### [Exercise data]
----------------

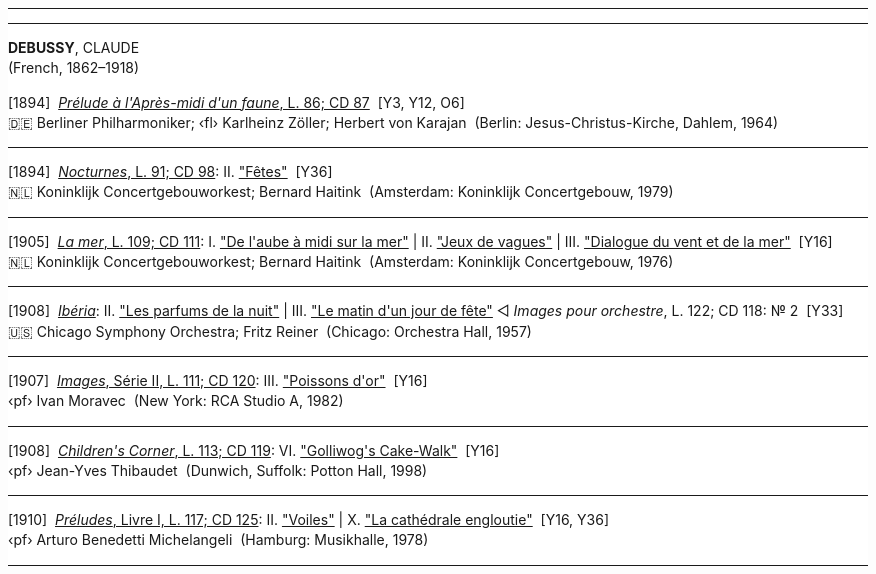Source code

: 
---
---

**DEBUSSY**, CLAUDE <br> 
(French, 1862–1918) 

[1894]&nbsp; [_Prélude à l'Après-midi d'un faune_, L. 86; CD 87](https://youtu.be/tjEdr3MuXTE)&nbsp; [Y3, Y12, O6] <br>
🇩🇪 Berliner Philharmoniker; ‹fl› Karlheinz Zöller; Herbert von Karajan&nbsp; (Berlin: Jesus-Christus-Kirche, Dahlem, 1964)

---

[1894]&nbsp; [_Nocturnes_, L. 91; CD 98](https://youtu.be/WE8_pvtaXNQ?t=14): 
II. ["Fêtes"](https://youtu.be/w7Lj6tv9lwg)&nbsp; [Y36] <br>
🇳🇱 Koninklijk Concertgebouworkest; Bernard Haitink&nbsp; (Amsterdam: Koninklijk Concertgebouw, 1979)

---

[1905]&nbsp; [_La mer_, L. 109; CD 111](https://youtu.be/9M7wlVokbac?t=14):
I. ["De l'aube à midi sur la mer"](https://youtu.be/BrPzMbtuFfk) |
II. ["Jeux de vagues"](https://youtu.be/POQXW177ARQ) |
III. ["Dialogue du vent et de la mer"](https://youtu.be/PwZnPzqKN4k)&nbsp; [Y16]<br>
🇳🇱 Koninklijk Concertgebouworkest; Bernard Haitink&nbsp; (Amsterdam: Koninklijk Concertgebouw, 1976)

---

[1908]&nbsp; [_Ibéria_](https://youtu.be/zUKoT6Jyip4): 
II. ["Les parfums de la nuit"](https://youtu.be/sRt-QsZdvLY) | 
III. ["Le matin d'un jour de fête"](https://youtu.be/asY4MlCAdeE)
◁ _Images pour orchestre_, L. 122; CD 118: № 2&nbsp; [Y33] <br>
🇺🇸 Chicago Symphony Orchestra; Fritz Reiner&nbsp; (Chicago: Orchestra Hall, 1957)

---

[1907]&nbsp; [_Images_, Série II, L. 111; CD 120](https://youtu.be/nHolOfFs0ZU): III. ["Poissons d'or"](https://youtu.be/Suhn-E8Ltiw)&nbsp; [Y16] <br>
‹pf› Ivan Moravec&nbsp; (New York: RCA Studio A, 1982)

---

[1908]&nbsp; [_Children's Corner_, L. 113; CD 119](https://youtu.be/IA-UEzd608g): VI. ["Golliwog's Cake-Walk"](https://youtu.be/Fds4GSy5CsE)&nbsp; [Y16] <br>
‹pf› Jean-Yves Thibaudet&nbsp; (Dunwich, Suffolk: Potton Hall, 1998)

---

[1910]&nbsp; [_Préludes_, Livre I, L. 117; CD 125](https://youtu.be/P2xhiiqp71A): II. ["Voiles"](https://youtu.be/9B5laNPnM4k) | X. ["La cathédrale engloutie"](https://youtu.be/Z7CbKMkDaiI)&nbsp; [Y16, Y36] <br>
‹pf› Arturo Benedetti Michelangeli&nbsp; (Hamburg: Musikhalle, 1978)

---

----------------

### [Your instructions]
Give the listing above again in its entirety and exactly; do not include the pictures.

### [Solution for this exercise]
Source code

: 
---
---

**DEBUSSY**, CLAUDE <br> 
(French, 1862–1918) 

[1894]&nbsp; [_Prélude à l'Après-midi d'un faune_, L. 86; CD 87](https://youtu.be/tjEdr3MuXTE)&nbsp; [Y3, Y12, O6] <br>
🇩🇪 Berliner Philharmoniker; ‹fl› Karlheinz Zöller; Herbert von Karajan&nbsp; (Berlin: Jesus-Christus-Kirche, Dahlem, 1964)

---

[1894]&nbsp; [_Nocturnes_, L. 91; CD 98](https://youtu.be/WE8_pvtaXNQ?t=14): 
II. ["Fêtes"](https://youtu.be/w7Lj6tv9lwg)&nbsp; [Y36] <br>
🇳🇱 Koninklijk Concertgebouworkest; Bernard Haitink&nbsp; (Amsterdam: Koninklijk Concertgebouw, 1979)

---

[1905]&nbsp; [_La mer_, L. 109; CD 111](https://youtu.be/9M7wlVokbac?t=14):
I. ["De l'aube à midi sur la mer"](https://youtu.be/BrPzMbtuFfk) |
II. ["Jeux de vagues"](https://youtu.be/POQXW177ARQ) |
III. ["Dialogue du vent et de la mer"](https://youtu.be/PwZnPzqKN4k)&nbsp; [Y16]<br>
🇳🇱 Koninklijk Concertgebouworkest; Bernard Haitink&nbsp; (Amsterdam: Koninklijk Concertgebouw, 1976)

---

[1908]&nbsp; [_Ibéria_](https://youtu.be/zUKoT6Jyip4): 
II. ["Les parfums de la nuit"](https://youtu.be/sRt-QsZdvLY) | 
III. ["Le matin d'un jour de fête"](https://youtu.be/asY4MlCAdeE)
◁ _Images pour orchestre_, L. 122; CD 118: № 2&nbsp; [Y33] <br>
🇺🇸 Chicago Symphony Orchestra; Fritz Reiner&nbsp; (Chicago: Orchestra Hall, 1957)

---

[1907]&nbsp; [_Images_, Série II, L. 111; CD 120](https://youtu.be/nHolOfFs0ZU): III. ["Poissons d'or"](https://youtu.be/Suhn-E8Ltiw)&nbsp; [Y16] <br>
‹pf› Ivan Moravec&nbsp; (New York: RCA Studio A, 1982)

---

[1908]&nbsp; [_Children's Corner_, L. 113; CD 119](https://youtu.be/IA-UEzd608g): VI. ["Golliwog's Cake-Walk"](https://youtu.be/Fds4GSy5CsE)&nbsp; [Y16] <br>
‹pf› Jean-Yves Thibaudet&nbsp; (Dunwich, Suffolk: Potton Hall, 1998)

---

[1910]&nbsp; [_Préludes_, Livre I, L. 117; CD 125](https://youtu.be/P2xhiiqp71A): II. ["Voiles"](https://youtu.be/9B5laNPnM4k) | X. ["La cathédrale engloutie"](https://youtu.be/Z7CbKMkDaiI)&nbsp; [Y16, Y36] <br>
‹pf› Arturo Benedetti Michelangeli&nbsp; (Hamburg: Musikhalle, 1978)

---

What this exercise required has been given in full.